Colombia sube el precio de la gasolina y refleja la presión global del petróleo

Por efecto de decisiones internas y condiciones globales, el combustible vuelve a encarecerse

Mientras crece la presión global sobre los combustibles, Colombia actualiza sus tarifas y eleva el precio del galón en ciudades clave del país

El precio de la gasolina en Colombia volvió a subir desde el 1 de abril de 2026, y el galón ya supera los 15.400 pesos en promedio en las principales ciudades. La medida, adoptada en plena Semana Santa, representa un nuevo impacto para conductores, transportistas y consumidores en todo el país, y refleja el efecto combinado de decisiones internas y tensiones del mercado energético global.

Bogotá, Medellín, Cali y Villavicencio encabezan el listado de ciudades con los precios más altos. Según datos oficiales, Villavicencio registró el mayor valor con 15.991 pesos por galón, mientras Cali alcanzó los 15.900 pesos y Bogotá los 15.891. En contraste, Pasto y Cúcuta mantienen los costos más bajos del país, con 13.487 y 13.865 pesos por galón respectivamente.

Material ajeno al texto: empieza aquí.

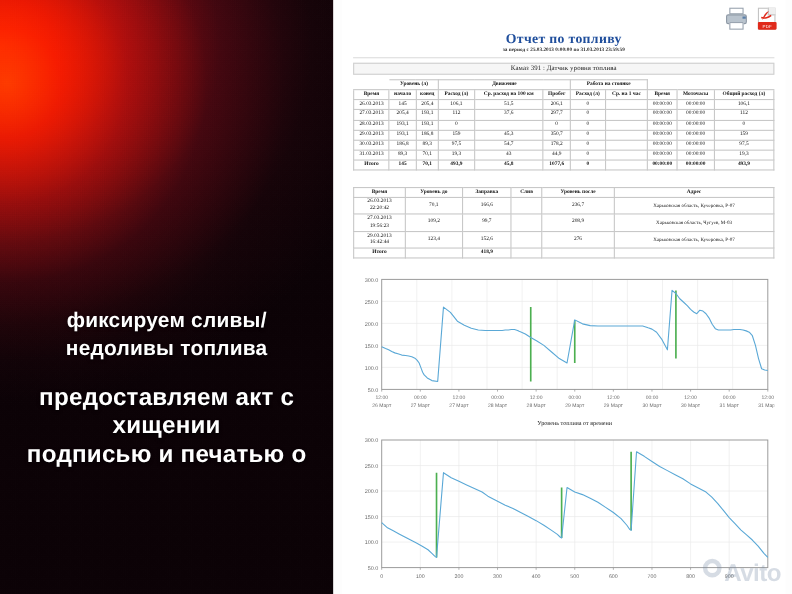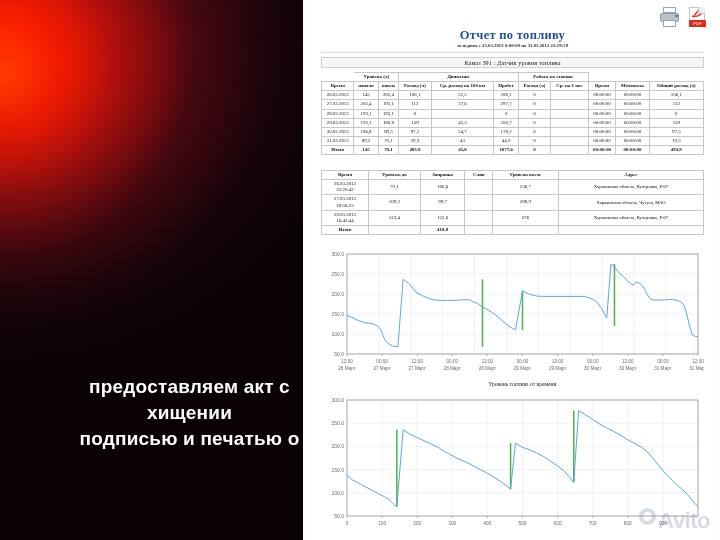--- a/index.html
+++ b/index.html
@@ -131,6 +131,10 @@
   <div id="promo-noise"></div>
 
 
+  <div class="promo-block" id="promo-line1">
+    <div>фиксируем сливы/</div>
+    <div>недоливы топлива</div>
+  </div>
 
   <div class="promo-block" id="promo-line2">
     <div>предоставляем акт с</div>

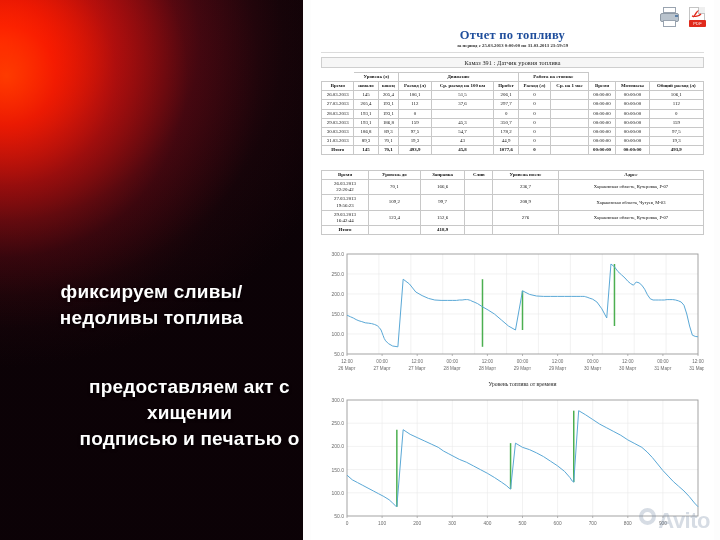--- a/index.html
+++ b/index.html
@@ -42,9 +42,9 @@
     color:#ffffff; text-shadow:0 1px 3px rgba(0,0,0,.75);
   }
   #promo-line2 {
-    top:374px;
-    font-size:19px; font-weight:bold; line-height:26px; letter-spacing:.2px;
-    color:#ffffff; text-shadow:0 1px 3px rgba(0,0,0,.75);margin-left:38px;
+    top:348px;
+    font-size:22px; font-weight:bold; line-height:26px; letter-spacing:.2px;
+    color:#ffffff; text-shadow:0 1px 3px rgba(0,0,0,.75);
   }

La Comisión de Regulación de Energía y Gas (Creg) explicó que el incremento es de 375 pesos por galón de gasolina corriente y 81 pesos para el ACPM (diésel), con base en la Resolución Creg 104 001 de 2022 y las funciones delegadas por los ministerios de Hacienda y Minas. En su comunicado, la entidad señaló: "Presenta este documento didáctico con el objeto de ofrecer a los ciudadanos una orientación sobre la política de fijación de precios de la gasolina motor corriente y el ACPM".

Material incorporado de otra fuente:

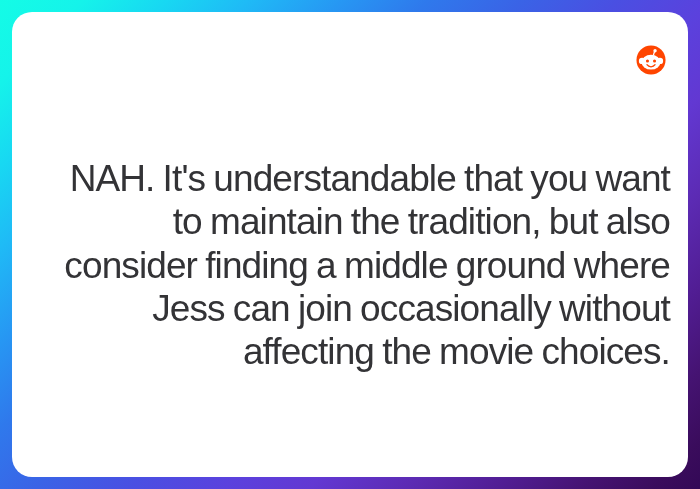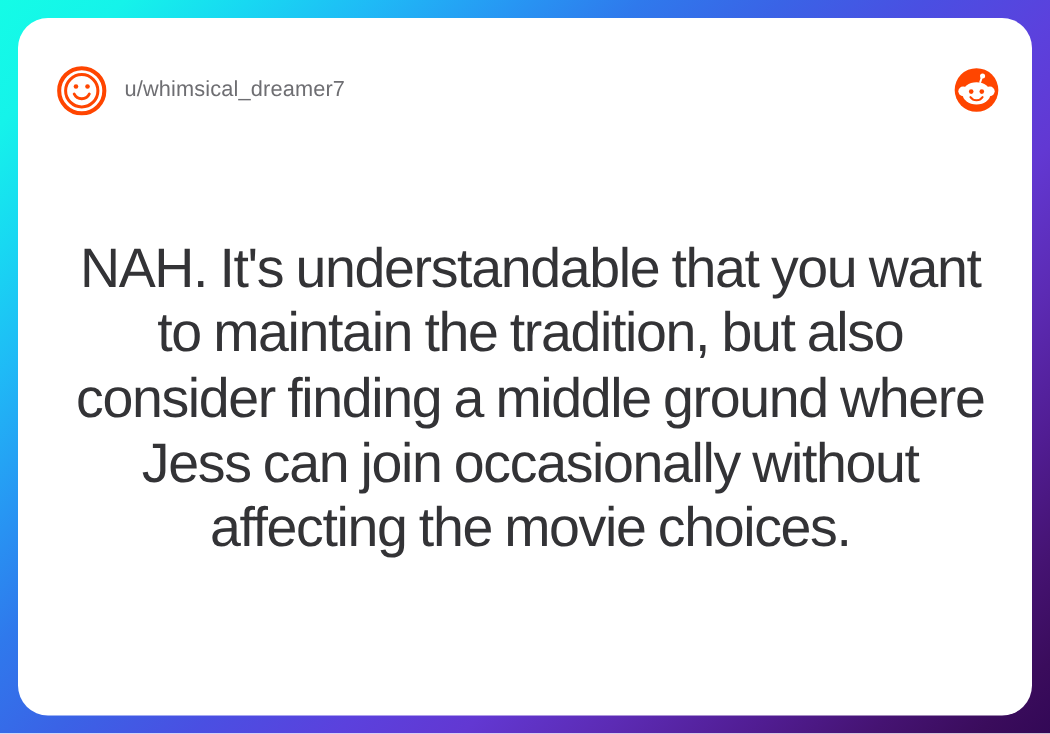--- a/index.html
+++ b/index.html
@@ -126,20 +126,6 @@
 
     <div class="card-header">
 
-      <div class="author-block">
-
-        <span class="avatar">
-          <svg viewBox="0 0 40 40" width="35" height="35" aria-hidden="true">
-            <circle cx="20" cy="20" r="17.2" fill="none" stroke="#FF4500" stroke-width="3.1"></circle>
-            <circle cx="20" cy="20" r="12.3" fill="none" stroke="#FF4500" stroke-width="2.3"></circle>
-            <circle cx="15.6" cy="16.8" r="1.75" fill="#FF4500"></circle>
-            <circle cx="24.4" cy="16.8" r="1.75" fill="#FF4500"></circle>
-            <path d="M14.2 22.4 A6.4 6.4 0 0 0 25.8 22.4" fill="none" stroke="#FF4500" stroke-width="2.1" stroke-linecap="round"></path>
-          </svg>
-        </span>
-
-        <span class="author-name">u/whimsical_dreamer7</span>
-      </div>
 
       <div class="header-spacer"></div>
 

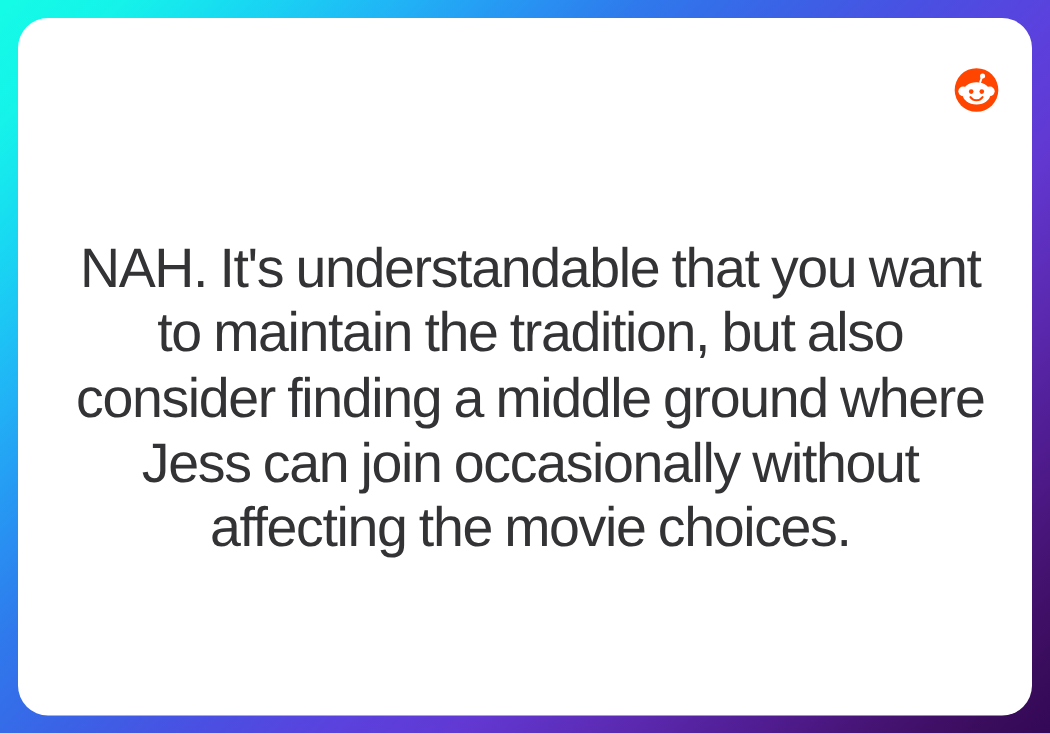--- a/index.html
+++ b/index.html
@@ -114,7 +114,7 @@
     color: #333336;
     letter-spacing: -0.9px;
     word-spacing: -1.2px;
-    text-align: center;
+    text-align: right;
   }
 </style>
 </head>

En cifras nacionales, el nuevo promedio del galón de gasolina se sitúa en 15.449 pesos, mientras que el ACPM alcanza los 11.082 pesos. Estas tarifas se aplican a 13 ciudades principales del país y sirven como referencia para el resto del territorio. El ajuste también influye directamente en los costos de transporte y logística, dos sectores sensibles al precio del combustible.

Durante febrero y marzo de 2026, los precios de los combustibles habían registrado una baja acumulada cercana a los 1.000 pesos. Esto fue posible gracias a la reducción del déficit del Fondo de Estabilización de Precios de los Combustibles (FEPC) y a la caída temporal de las cotizaciones internacionales del petróleo. Sin embargo, el escenario global cambió en las últimas semanas, generando nuevas presiones sobre los mercados locales.

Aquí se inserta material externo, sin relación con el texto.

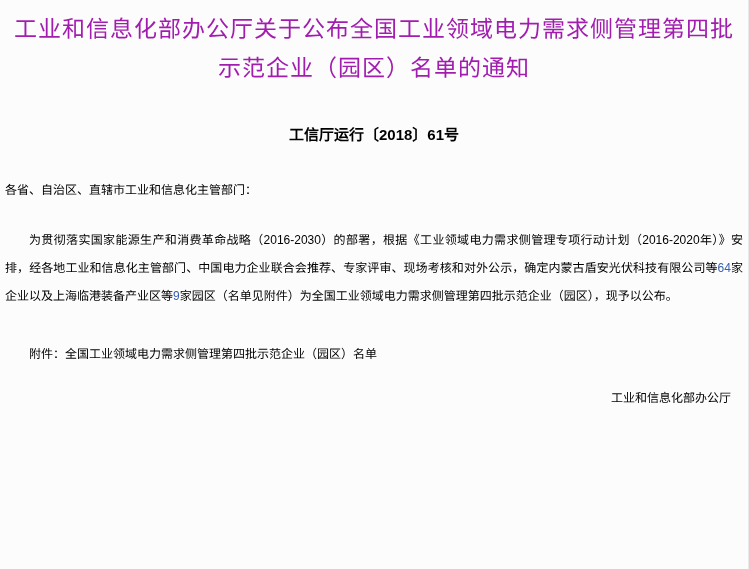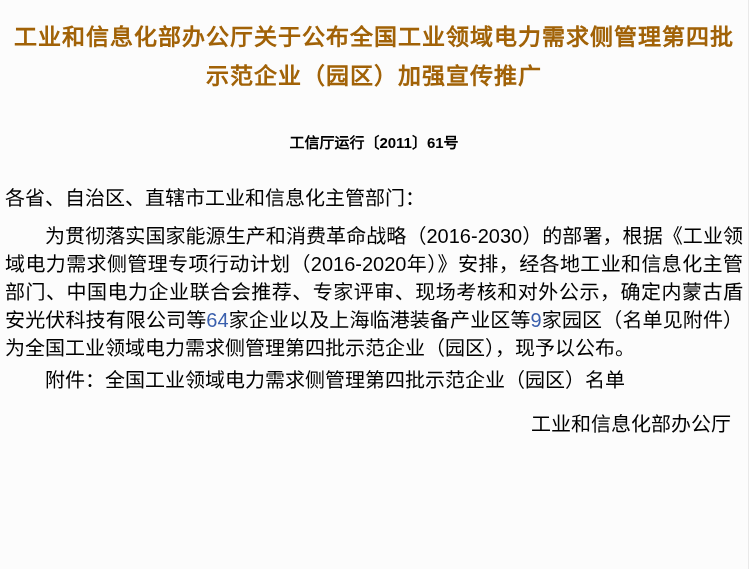--- a/index.html
+++ b/index.html
@@ -22,12 +22,12 @@
     color: #000;
   }
   .doc-title {
-    margin: 8px;
+    margin: 0;
     font-size: 23px;
-    font-weight: bold;
+    font-weight: normal;
     line-height: 39px;
     text-align: center;
-    color: #a16207;
+    color: #a21caf;
     letter-spacing: 1px;
   }
   .doc-title span { display: block; }

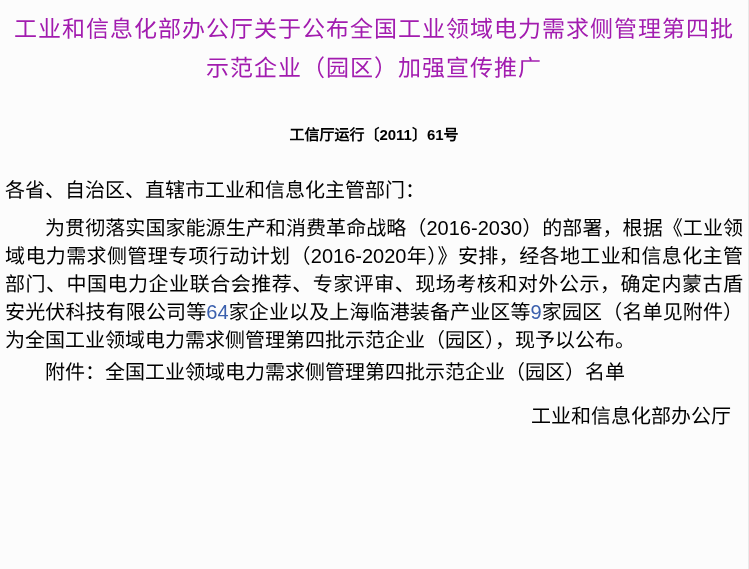--- a/index.html
+++ b/index.html
@@ -76,7 +76,7 @@
 
   <h1 class="doc-title">
     <span>工业和信息化部办公厅关于公布全国工业领域电力需求侧管理第四批</span>
-    <span>示范企业（园区）加强宣传推广</span>
+    <span>示范企业（园区）名单的通知</span>
   </h1>
 
   <div class="doc-number">工信厅运行〔2011〕61号</div>

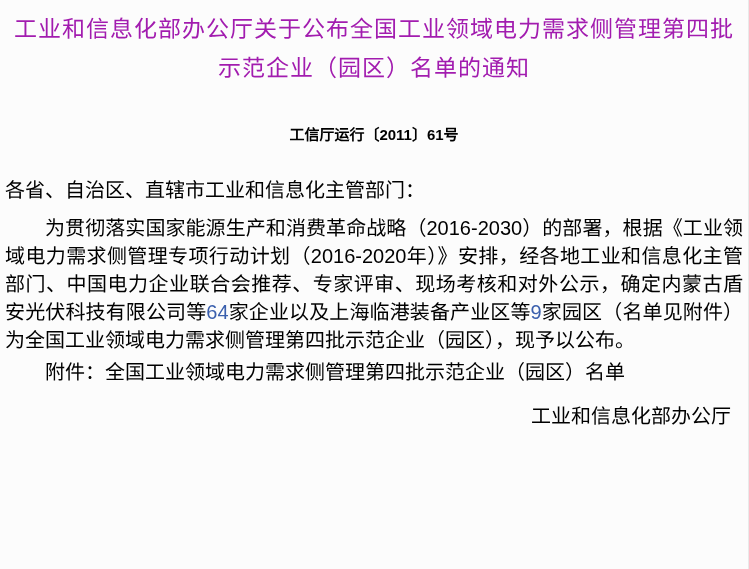--- a/index.html
+++ b/index.html
@@ -79,7 +79,7 @@
     <span>示范企业（园区）名单的通知</span>
   </h1>
 
-  <div class="doc-number">工信厅运行〔2011〕61号</div>
+  <div class="doc-number">工信厅运行〔2018〕61号</div>
 
   <div class="body-text">
 

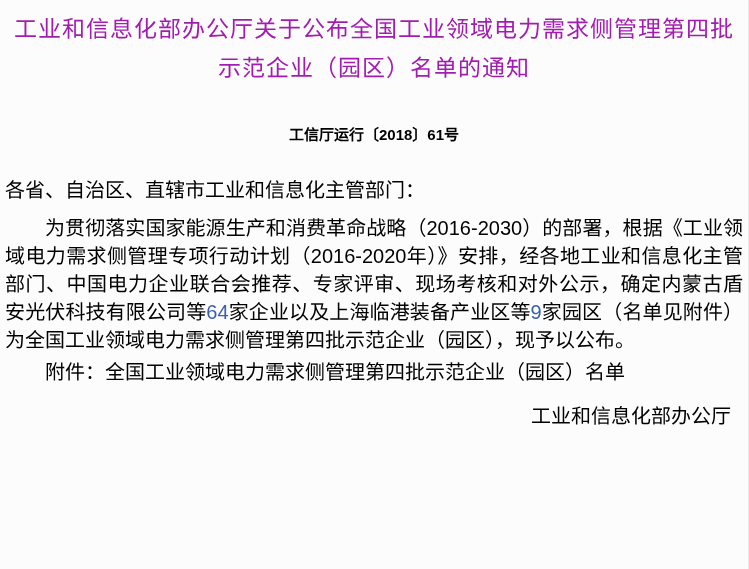--- a/index.html
+++ b/index.html
@@ -40,7 +40,7 @@
     line-height: 22px;
   }
   .body-text {
-    font-size: 20px;
+    font-size: 12px;
     line-height: 28px;
     color: #000;
     text-align: justify;

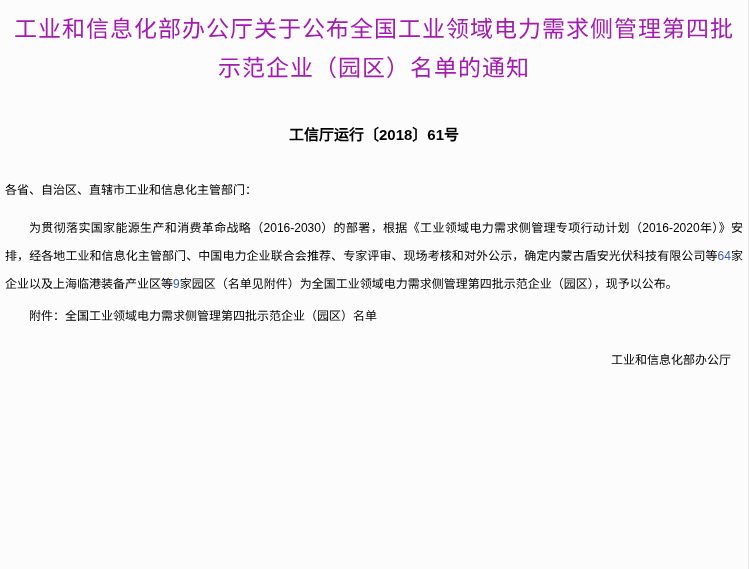--- a/index.html
+++ b/index.html
@@ -49,7 +49,7 @@
     margin-top: 30px;
   }
   p.para {
-    margin: 10px 0 0 0;
+    margin: 22px 0 0 0;
     text-indent: 2em;
   }
   .count-blue {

A nivel internacional, la cotización del barril de petróleo experimentó fluctuaciones asociadas a restricciones en la oferta, conflictos regionales y ajustes en la producción de países exportadores. Estos factores inciden directamente en países importadores como Colombia, que dependen en parte del comportamiento global para fijar precios internos. Adicionalmente, el tipo de cambio y los costos logísticos elevan el impacto en regiones apartadas o con infraestructura limitada.

Los efectos del aumento se reflejarán en los próximos días en sectores como el transporte público, el abastecimiento de alimentos y la movilidad urbana. Aunque el ajuste es menor en el caso del ACPM, este combustible es clave para camiones de carga y buses intermunicipales, lo que podría repercutir en precios finales para el consumidor.

Según la tabla publicada por la Creg, ciudades como Pereira, Manizales e Ibagué también superan los 15.800 pesos por galón. Estas variaciones responden a condiciones regionales, costos de distribución y logística, además de la política de subsidios diferenciados en zonas fronterizas.